Get the code on GitHub

 

Premise

In the field of online news, there are hundreds of websites reporting on thousands of current events. Limiting our scope to the technical sphere doesn’t improve the numbers significantly. On average, there are 20 articles published per day per website dedicated to technical topics. This presents a challenge in staying informed on specific topics while avoiding the bias of individual websites.

With this in mind, this project focuses on using NLP and unsupervised learning to interpret articles from news websites focusing on technology. This could go a long way towards streamlining our ability to process current events.

For news websites in particular, this has potential applications in selecting articles for headlines, generating daily news categories, and recommending articles to users on similar topics.

Strategy and Model

Thousands of articles were scraped from several technical media websites, such as TechCrunch, ArsTechnica and Engadget. Data was stored in a MongoDB database.

NLP methods were used to preprocess article contents. These methods included the following:

  • stopword/punctuation removal
  • stemming
  • TF-IDF vectorization
  • Latent Semantic Analysis

Several unsupervised learning approaches were explored.

  • K-means clustering
  • Dimensionality reduction and topic modeling via LSA/SVD
  • Sentiment Analysis with VADER

Analysis was narrowed to 1-week windows, given the time-sensitive nature of news media.

Results

The corpus was the set of articles published in the most recent week. Individual words were vectorized using TF-IDF scoring. Individual documents/articles were reduced to 400 dimensions using Latent Semantic Analysis (LSA).

Here’s a word cloud showing the words with the highest TF-IDF scores:

(TF-IDF can be thought of as a measure of contextual importance)

K-means clustering (K=20) was then applied on the data.

Cluster descriptions were generated by applying TF-IDF vectorization within clusters, then using the two terms with the highest score as a cluster label.
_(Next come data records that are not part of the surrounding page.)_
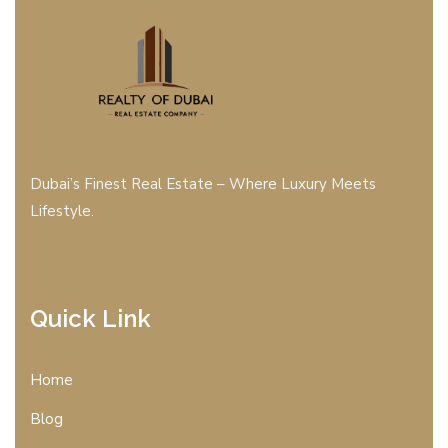
Dubai’s Finest Real Estate – Where Luxury Meets
Lifestyle.
Quick Link
Home
Blog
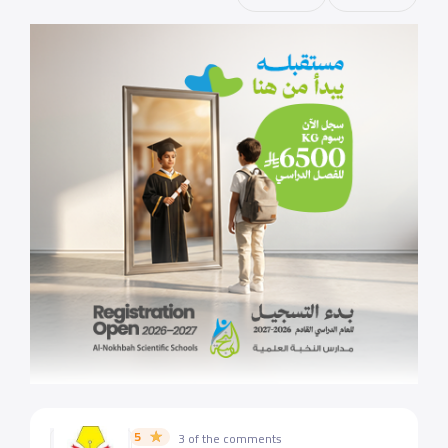
5
3 of the comments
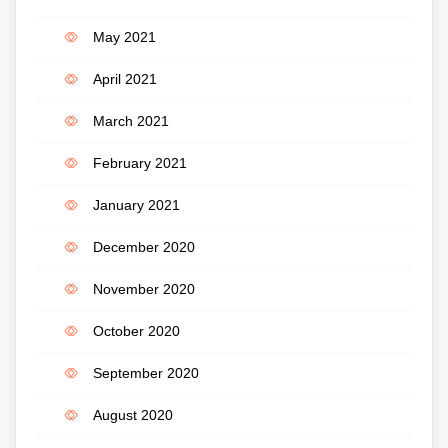
May 2021
April 2021
March 2021
February 2021
January 2021
December 2020
November 2020
October 2020
September 2020
August 2020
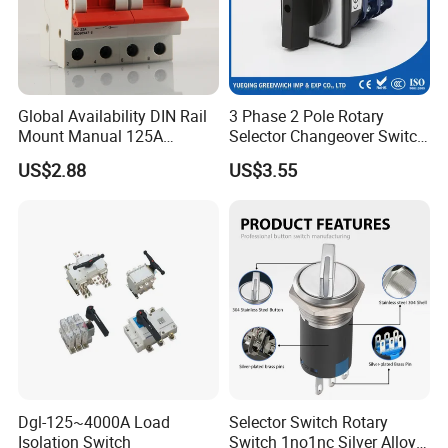
Global Availability DIN Rail
3 Phase 2 Pole Rotary
Mount Manual 125A
Selector Changeover Switch
Changeover Switches I-0-II
Cam Switch
US$2.88
US$3.55
Dgl-125~4000A Load
Selector Switch Rotary
Isolation Switch
Switch 1no1nc Silver Alloy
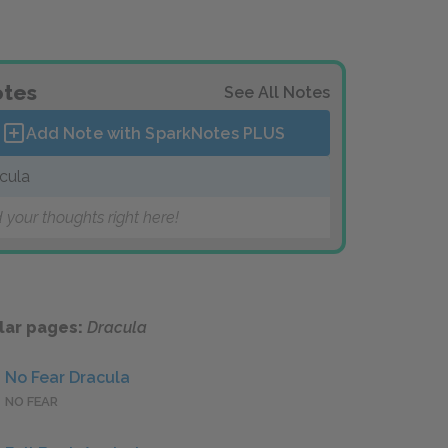
tes
See All Notes
Add Note with SparkNotes
PLUS
cula
 your thoughts right here!
lar pages:
Dracula
No Fear Dracula
NO FEAR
These labels can be used to automatically generate news categories on a daily basis.

t-SNE was used to further reduce the dimensionality. The following shows the clusters plotted in the resulting 2-dimensional space:

Based on the labels, clusters can be directly mapped to major technology companies (Facebook, Google, Tesla), industries (gaming, consumer electronics), or current events (Charlottesville white supremacy rally, HBO Game of Thrones leaks).

By selecting the most representative article from each cluster (i.e.: closest to each cluster center), we can create a recommendation for headline articles.

Technologies

Python

  • beautifulSoup
  • scikit-learn
  • numpy
  • nltk
  • pandas
  • matplotlib

MongoDB

AWS

Words of Wisdom

  • “There is no right answer.” - Most of my teachers